Could Nick be the chef here?

The scorching fire in my throat had turned into a pleasing warmth in my stomach. I took another taste of the superb Russian vodka and looked around.

The place was pretty dead, especially for a Saturday night. Only two other tables were occupied. One by a trio of young Russian men in black leather coats, with hair that stood straight up, giving their heads a distinctly angular appearance. Four very attractive young women sat at the other table, nursing cups of steaming tea. One polished her long fingernails; another leafed through a dog-eared copy of Vogue.

“They look like hookers,” Esther whispered.

“They work here,” Boris said. “This is banya, probably also Red Mafiya.”

Esther stiffened. Boris touched her knee. “It’s all right. We’re no threat. We’re…how you say…civilians.”

A young man at the other table rose. Cup in hand, he crossed to the samovar. Boris watched him and suddenly called out.

“Leonid, Leonid, the music man, he books my band as fast as he can. The man with the power and the hour was midnight, we rapped so neat we gave Eminem a fright.”

The man turned toward us, and his eyes lit with recognition.

“BB Gun!” he cried, rushing to our table. Boris rose, and the two men embraced like long-lost friends.

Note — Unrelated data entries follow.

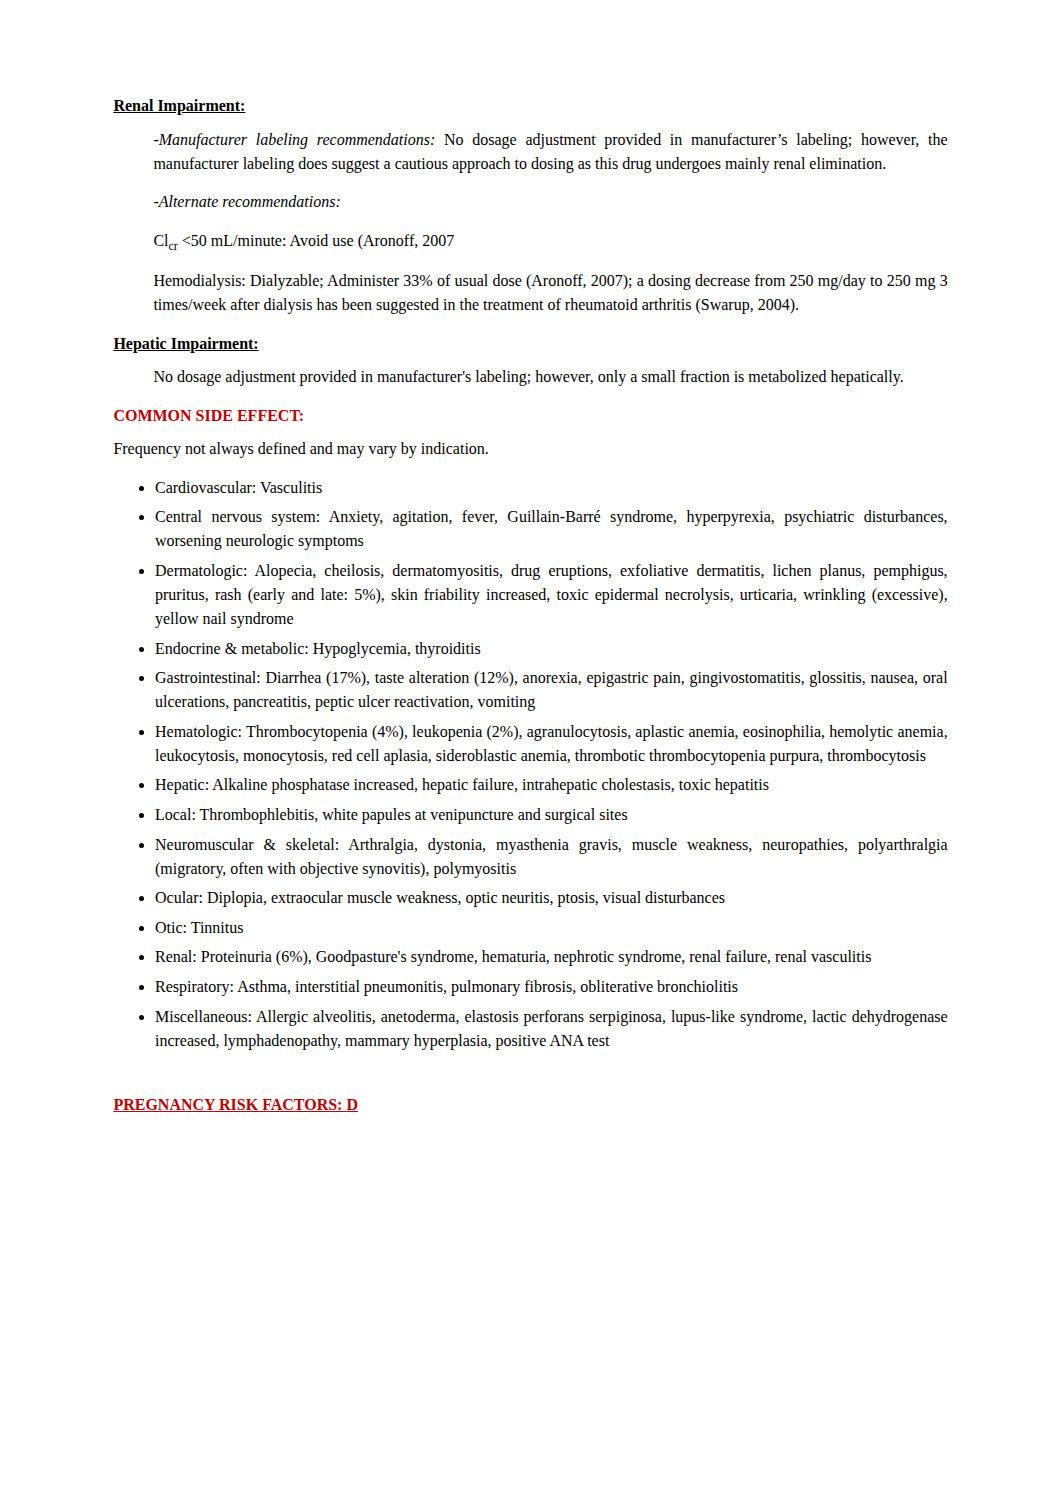Renal Impairment:
-Manufacturer labeling recommendations: No dosage adjustment provided in manufacturer’s labeling; however, the manufacturer labeling does suggest a cautious approach to dosing as this drug undergoes mainly renal elimination.
-Alternate recommendations:
Clcr <50 mL/minute: Avoid use (Aronoff, 2007
Hemodialysis: Dialyzable; Administer 33% of usual dose (Aronoff, 2007); a dosing decrease from 250 mg/day to 250 mg 3 times/week after dialysis has been suggested in the treatment of rheumatoid arthritis (Swarup, 2004).
Hepatic Impairment:
No dosage adjustment provided in manufacturer's labeling; however, only a small fraction is metabolized hepatically.
COMMON SIDE EFFECT:
Frequency not always defined and may vary by indication.
Cardiovascular: Vasculitis
Central nervous system: Anxiety, agitation, fever, Guillain-Barré syndrome, hyperpyrexia, psychiatric disturbances, worsening neurologic symptoms
Dermatologic: Alopecia, cheilosis, dermatomyositis, drug eruptions, exfoliative dermatitis, lichen planus, pemphigus, pruritus, rash (early and late: 5%), skin friability increased, toxic epidermal necrolysis, urticaria, wrinkling (excessive), yellow nail syndrome
Endocrine & metabolic: Hypoglycemia, thyroiditis
Gastrointestinal: Diarrhea (17%), taste alteration (12%), anorexia, epigastric pain, gingivostomatitis, glossitis, nausea, oral ulcerations, pancreatitis, peptic ulcer reactivation, vomiting
Hematologic: Thrombocytopenia (4%), leukopenia (2%), agranulocytosis, aplastic anemia, eosinophilia, hemolytic anemia, leukocytosis, monocytosis, red cell aplasia, sideroblastic anemia, thrombotic thrombocytopenia purpura, thrombocytosis
Hepatic: Alkaline phosphatase increased, hepatic failure, intrahepatic cholestasis, toxic hepatitis
Local: Thrombophlebitis, white papules at venipuncture and surgical sites
Neuromuscular & skeletal: Arthralgia, dystonia, myasthenia gravis, muscle weakness, neuropathies, polyarthralgia (migratory, often with objective synovitis), polymyositis
Ocular: Diplopia, extraocular muscle weakness, optic neuritis, ptosis, visual disturbances
Otic: Tinnitus
Renal: Proteinuria (6%), Goodpasture's syndrome, hematuria, nephrotic syndrome, renal failure, renal vasculitis
Respiratory: Asthma, interstitial pneumonitis, pulmonary fibrosis, obliterative bronchiolitis
Miscellaneous: Allergic alveolitis, anetoderma, elastosis perforans serpiginosa, lupus-like syndrome, lactic dehydrogenase increased, lymphadenopathy, mammary hyperplasia, positive ANA test
PREGNANCY RISK FACTORS: D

“Hey, guys,” Leonid called to his comrades. “This is BB Gun. He played at Klub Bespredel, the big Halloween show. Really brought down the house. Good haul for the boss!”

“Ah, Leonid, but we both know why you remember me,” Boris said. “That was the night I introduced you to my ex-girlfriend, Anya.”

The man touched his heart. “What a night! And thanks for introducing me to Svetlana, too.”

“Da…da.” Boris nodded.

Leonid smacked his lips, thumped his barrel chest. “They’re a pair of hot pistols, I’ll tell you. Make me feel like byki—strong like a bull.”

“I’m the guy who’d know,” Boris boasted. “That’s why they call me BB Gun!” Boris put his arm around Leonid’s broad shoulder. “Homey, listen up now! I wrote this song about those two phat booties.”

Boris launched into another rap, this time in Russian. The names “Svetlana” and “Anya” came up a number of times, and the references were obviously lewd. The men at the table guffawed. The women pretended to be shocked, but in the end they laughed, too.

When Boris finished, everyone applauded except Esther. Stewing, she glowered at her new boyfriend.

Leonid nudged Boris with his elbow. “So what is the great BB Gun doing in our banya?”

“It’s my new friend,” Boris said, tilting his head in my direction. “She came to this place because of a mutual friend of Nick’s.”